§ GOAL OF THE EXERCISE
The required output is the lines from the one with "Be the first" through the end of the data, repeated verbatim, with no pictures included.

Records from a data collection:
====================
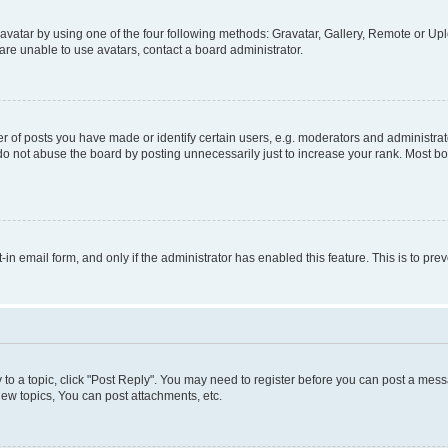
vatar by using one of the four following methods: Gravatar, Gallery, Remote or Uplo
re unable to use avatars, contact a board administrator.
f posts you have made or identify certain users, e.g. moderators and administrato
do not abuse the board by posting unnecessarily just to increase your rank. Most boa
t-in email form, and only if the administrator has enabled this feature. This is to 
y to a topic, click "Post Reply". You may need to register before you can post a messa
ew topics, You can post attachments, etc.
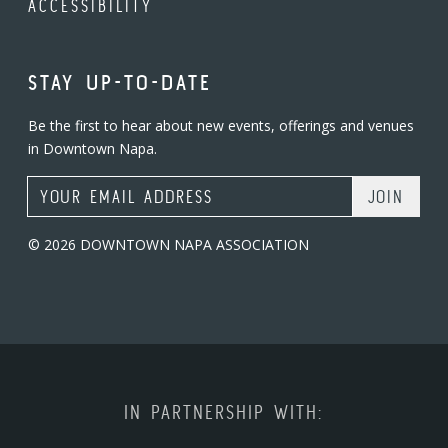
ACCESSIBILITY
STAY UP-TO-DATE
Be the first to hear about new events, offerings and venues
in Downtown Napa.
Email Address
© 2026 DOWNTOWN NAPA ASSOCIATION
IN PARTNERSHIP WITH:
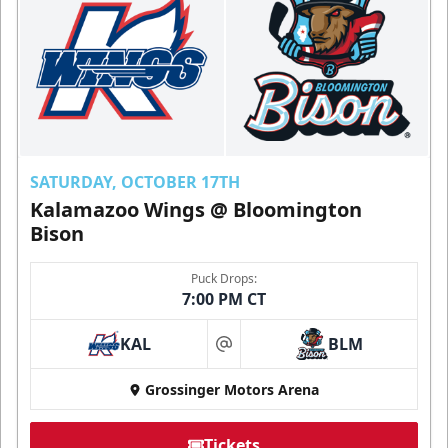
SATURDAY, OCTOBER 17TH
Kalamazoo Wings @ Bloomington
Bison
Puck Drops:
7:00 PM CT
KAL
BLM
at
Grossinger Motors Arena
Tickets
====================
§ TASK OUTPUT
Be the first to hear about new events, offerings and venues
in Downtown Napa.
Email Address
© 2026 DOWNTOWN NAPA ASSOCIATION
IN PARTNERSHIP WITH:
SATURDAY, OCTOBER 17TH
Kalamazoo Wings @ Bloomington
Bison
Puck Drops:
7:00 PM CT
KAL
BLM
at
Grossinger Motors Arena
Tickets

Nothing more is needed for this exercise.